Cut off one finger from a salamander and one will grow back. Cut off two and two will grow back. It sounds logical, but how the salamander always regenerates the right number of fingers is a biological mystery.

The salamander isn't the only animal with this regenerative ability. Take the sea squirt, Ciona intestinalis, a cylindrical marine creature about the size of a small cucumber that regularly loses its siphons, or feeding tubes, to hungry predators.

At the base of each siphon are eight photoreceptors, cells used to detect light. Whenever the sea squirt experiences a violent loss at the siphon base, the number of photoreceptors that grow back is always eight.


Two of the sea squirt's eight photoreceptors, dyed red, which are found at the base of its siphons. Credit: Dr. William Jeffery

Understanding the molecular pathway responsible for this phenomenon is a research objective for MBL investigator William R. Jeffery, a former director of the MBL Embryology course and professor of biology at the University of Maryland. "The question I'm interested in is not only what mechanisms are involved in regeneration, but how exact [photoreceptor] patterns are formed," Jeffery says.

» Data extract:
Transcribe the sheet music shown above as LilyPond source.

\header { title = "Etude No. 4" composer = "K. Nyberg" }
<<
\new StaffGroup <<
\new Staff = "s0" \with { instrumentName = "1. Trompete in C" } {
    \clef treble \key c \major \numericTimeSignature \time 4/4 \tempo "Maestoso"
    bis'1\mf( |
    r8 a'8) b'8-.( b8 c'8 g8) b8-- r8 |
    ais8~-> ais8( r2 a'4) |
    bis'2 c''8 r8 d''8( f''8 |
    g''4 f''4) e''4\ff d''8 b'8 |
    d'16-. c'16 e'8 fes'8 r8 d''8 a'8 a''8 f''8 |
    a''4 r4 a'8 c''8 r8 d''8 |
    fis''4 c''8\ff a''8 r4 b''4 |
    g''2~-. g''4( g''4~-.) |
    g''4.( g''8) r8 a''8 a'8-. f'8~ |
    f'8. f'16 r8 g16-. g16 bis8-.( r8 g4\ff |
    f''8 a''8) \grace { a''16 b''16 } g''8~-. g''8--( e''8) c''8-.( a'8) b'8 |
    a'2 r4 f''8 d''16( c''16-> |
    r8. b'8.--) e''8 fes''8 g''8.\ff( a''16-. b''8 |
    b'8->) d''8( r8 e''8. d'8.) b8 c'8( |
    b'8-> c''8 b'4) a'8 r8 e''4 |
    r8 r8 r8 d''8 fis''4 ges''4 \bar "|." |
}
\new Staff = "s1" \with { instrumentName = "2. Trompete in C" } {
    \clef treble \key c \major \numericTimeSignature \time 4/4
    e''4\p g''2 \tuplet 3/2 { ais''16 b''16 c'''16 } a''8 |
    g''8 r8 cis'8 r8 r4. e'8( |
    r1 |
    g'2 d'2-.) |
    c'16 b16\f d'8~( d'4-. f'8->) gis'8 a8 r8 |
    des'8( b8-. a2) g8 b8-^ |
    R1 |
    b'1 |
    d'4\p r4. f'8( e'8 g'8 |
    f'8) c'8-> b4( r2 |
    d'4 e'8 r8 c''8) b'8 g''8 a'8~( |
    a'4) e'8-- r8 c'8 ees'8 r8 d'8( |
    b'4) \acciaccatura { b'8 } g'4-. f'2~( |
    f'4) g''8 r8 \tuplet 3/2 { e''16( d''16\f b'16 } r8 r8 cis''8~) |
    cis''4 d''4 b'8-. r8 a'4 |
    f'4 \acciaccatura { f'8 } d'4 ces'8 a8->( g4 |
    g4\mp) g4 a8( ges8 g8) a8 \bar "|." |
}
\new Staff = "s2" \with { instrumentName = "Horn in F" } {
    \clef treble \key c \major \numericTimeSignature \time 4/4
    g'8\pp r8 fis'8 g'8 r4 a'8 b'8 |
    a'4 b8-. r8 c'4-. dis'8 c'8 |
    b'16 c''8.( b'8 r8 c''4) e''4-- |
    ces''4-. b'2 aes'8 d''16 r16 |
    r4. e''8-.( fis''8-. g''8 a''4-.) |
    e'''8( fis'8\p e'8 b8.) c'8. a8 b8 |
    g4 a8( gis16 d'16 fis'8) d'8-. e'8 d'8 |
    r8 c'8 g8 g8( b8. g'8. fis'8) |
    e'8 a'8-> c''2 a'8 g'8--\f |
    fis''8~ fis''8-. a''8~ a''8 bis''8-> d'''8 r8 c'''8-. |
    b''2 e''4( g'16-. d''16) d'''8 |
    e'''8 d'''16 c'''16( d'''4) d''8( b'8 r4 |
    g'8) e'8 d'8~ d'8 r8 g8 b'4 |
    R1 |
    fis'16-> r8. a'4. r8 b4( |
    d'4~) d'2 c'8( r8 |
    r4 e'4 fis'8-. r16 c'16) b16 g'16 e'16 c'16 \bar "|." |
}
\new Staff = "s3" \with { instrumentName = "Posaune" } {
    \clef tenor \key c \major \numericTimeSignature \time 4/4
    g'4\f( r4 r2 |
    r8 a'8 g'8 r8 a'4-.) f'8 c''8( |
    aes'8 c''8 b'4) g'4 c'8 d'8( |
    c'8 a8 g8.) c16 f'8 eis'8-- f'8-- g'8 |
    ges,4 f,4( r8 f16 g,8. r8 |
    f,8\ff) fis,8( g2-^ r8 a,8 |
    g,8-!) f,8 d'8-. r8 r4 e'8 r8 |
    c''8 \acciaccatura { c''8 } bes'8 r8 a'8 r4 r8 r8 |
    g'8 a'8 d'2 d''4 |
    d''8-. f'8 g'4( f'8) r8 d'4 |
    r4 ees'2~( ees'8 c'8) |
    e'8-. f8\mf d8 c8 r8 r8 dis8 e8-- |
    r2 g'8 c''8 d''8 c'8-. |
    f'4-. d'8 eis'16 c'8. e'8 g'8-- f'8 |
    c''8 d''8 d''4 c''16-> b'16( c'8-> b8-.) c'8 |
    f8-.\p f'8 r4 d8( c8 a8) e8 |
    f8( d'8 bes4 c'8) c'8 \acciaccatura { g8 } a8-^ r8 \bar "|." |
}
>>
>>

» Problem 1:
From the text on regeneration above, list every role or title it gives William R. Jeffery.
» Problem 2:
According to the regeneration text, how many photoreceptors sit at the base of each sea squirt siphon?
» Problem 3:
Carry the text about sea squirt regeneration forward from its last sentence.

» Answer box 1:
MBL investigator
former director of the MBL Embryology course
professor of biology at the University of Maryland

» Answer box 2:
Eight.

» Answer box 3:
Following up on previous research, in which he experimentally induced variations in the number of photoreceptors that regenerate by manipulating the siphon's diameter, this summer Jeffery will test the role of the Notch signaling pathway, a highly conserved molecular cascade that determines how an embryo forms.

If Jeffery is on the right track, not only will he develop a model of regeneration in sea squirts, but in salamanders as well. Basic research on animal regeneration is a foundation for a major goal in medicine: Learning how to guide human stem cells to regenerate new tissues or organs.